The Research Gap — Women Were Excluded From Clinical Trials Until 1993
Until 1993, women of childbearing potential were explicitly excluded from most clinical trials by the FDA — based on the thalidomide tragedy of the 1960s and a paternalistic concern about exposing potential fetuses to experimental drugs. The result: decades of medical knowledge was built almost entirely on male physiology. Drug dosing, disease presentations, treatment protocols, and diagnostic criteria were developed for and tested on male bodies.
The NIH Revitalization Act of 1993 mandated the inclusion of women and minorities in federally funded research. But the legacy persists. A 2020 study in the Journal of the American Heart Association found that women remain underrepresented in cardiovascular clinical trials — comprising only 38 percent of participants despite having equal or higher disease burden. Heart attack symptoms were defined based on male presentation (crushing chest pain). Women's different presentation (fatigue, nausea, jaw pain, shortness of breath) was labeled atypical — even though it is typical for half the population.
This research gap has life-or-death consequences. A study in the European Heart Journal found that women who had heart attacks were 50 percent more likely to receive an initial misdiagnosis compared to men. The missed diagnosis delayed treatment by hours — and hours determine survival in cardiac emergencies.
The Diagnostic Bias — Pain, Dismissal, and the Hysteria Legacy
The word hysteria comes from the Greek hystera, meaning uterus. For centuries, women's physical symptoms were attributed to a wandering uterus, emotional instability, or attention-seeking. While the diagnosis of hysteria was officially retired in 1980, its legacy persists in medical culture. A study in the Journal of Law, Medicine, and Ethics found that women's pain was more likely to be attributed to emotional causes, while men's pain was more likely to be attributed to physical causes — even when presenting with identical symptoms.
A study in the Journal of Pain found that women reporting the same intensity of pain as men were perceived by providers as having less pain and were less likely to receive analgesic medication. Instead, women were more likely to receive sedatives or psychiatric referrals. This pattern — attributing physical symptoms to psychological causes — systematically delays diagnosis of organic disease.
A 34-year-old engineer with severe abdominal pain saw 4 doctors over 18 months.

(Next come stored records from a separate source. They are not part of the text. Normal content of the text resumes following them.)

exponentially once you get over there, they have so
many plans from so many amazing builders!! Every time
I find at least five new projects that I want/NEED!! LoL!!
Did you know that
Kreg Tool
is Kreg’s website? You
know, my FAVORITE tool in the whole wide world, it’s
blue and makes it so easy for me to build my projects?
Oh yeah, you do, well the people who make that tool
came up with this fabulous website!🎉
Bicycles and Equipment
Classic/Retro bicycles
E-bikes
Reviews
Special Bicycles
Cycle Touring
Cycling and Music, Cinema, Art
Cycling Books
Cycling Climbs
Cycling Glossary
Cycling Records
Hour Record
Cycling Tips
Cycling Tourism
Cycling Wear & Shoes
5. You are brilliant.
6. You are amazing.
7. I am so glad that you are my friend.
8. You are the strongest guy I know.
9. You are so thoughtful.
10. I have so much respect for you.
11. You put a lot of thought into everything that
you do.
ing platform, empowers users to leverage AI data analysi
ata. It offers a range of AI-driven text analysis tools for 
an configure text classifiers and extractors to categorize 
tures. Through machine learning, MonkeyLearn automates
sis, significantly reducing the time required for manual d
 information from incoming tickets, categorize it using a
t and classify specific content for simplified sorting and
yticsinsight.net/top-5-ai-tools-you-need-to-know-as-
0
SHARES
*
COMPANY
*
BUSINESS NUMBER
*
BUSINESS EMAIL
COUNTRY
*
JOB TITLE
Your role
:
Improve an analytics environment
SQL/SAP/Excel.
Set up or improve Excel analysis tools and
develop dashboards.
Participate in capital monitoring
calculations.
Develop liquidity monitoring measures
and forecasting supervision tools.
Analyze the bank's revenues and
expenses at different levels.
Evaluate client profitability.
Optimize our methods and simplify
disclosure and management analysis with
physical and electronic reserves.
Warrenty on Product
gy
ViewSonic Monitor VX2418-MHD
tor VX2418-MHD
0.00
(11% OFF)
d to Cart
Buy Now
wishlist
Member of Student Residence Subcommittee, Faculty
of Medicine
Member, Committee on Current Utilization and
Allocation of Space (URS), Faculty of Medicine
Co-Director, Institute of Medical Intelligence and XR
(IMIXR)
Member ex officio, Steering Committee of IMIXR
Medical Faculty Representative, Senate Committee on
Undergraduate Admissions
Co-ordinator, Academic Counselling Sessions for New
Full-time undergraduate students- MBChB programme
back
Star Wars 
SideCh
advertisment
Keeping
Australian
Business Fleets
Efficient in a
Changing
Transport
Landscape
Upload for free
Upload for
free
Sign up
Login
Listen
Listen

The first diagnosed anxiety. The second diagnosed IBS. The third prescribed antidepressants. The fourth finally ordered the imaging that revealed endometriosis with a 6-centimeter endometrioma on her ovary. "Three doctors told me it was stress before anyone looked inside," she said. "If I had been a man with severe abdominal pain, imaging would have been the first step, not the last."
The Conditions Most Affected by Diagnostic Delay
Heart disease: The number one killer of women — claiming more lives than all cancers combined. Yet women are 50 percent more likely to be misdiagnosed during a heart attack, receive less aggressive treatment, and have higher in-hospital mortality than men according to a study in the Journal of the American Heart Association.
Autoimmune diseases: 80 percent of autoimmune patients are women. Average time to diagnosis: 4.6 years. Many are told their symptoms are stress-related before blood tests reveal autoimmune markers. Endometriosis: 7.5 years average diagnostic delay. Severe menstrual pain is normalized — "all women have cramps." PCOS: 2 years and 3 doctors. Symptoms (irregular periods, weight gain, acne) are often addressed individually without connecting them to a single diagnosis. Fibromyalgia: 5 years average. Women are told their pain is psychosomatic. ADHD in women: Frequently missed because ADHD criteria were developed based on hyperactive boys. Women with inattentive ADHD are diagnosed as having anxiety or depression instead.
How to Advocate for Yourself
Document everything. Keep a symptom journal: date, symptom, severity, duration, what makes it better or worse. Bring it to appointments. Written documentation is harder to dismiss than verbal complaints. Use specific language. "I have sharp, stabbing pain at 7/10 in my lower right abdomen that wakes me at night" is harder to dismiss than "my stomach hurts." Describe functional impact: "I cannot work 3 days per month because of this pain."
Ask: "What else could this be?" If a doctor attributes symptoms to stress or anxiety, ask: "What tests would you run to rule out physical causes before we conclude this is psychological?" This reframes the conversation from dismissal to differential diagnosis. Request that dismissals be documented. "If you are choosing not to investigate further, please note in my chart that I requested testing and it was declined, along with your clinical reasoning." This sentence changes the dynamic immediately — providers are more likely to investigate when their decision-making is formally recorded.
Seek specialists. If your primary care provider dismisses persistent symptoms after 2 to 3 visits, request a referral to a specialist. You have the right to a second opinion. A study in the Journal of General Internal Medicine found that 21 percent of patients who sought a second opinion received a different diagnosis — often a more serious one than initially given.